Items in a dataset

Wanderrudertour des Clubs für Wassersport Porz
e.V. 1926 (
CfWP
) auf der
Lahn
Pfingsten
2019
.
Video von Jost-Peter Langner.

### WHAT IS REQUIRED
Extract every line of text from the records above and reproduce each one verbatim.

### THE ANSWER
Wanderrudertour des Clubs für Wassersport Porz
e.V. 1926 (
CfWP
) auf der
Lahn
Pfingsten
2019
.
Video von Jost-Peter Langner.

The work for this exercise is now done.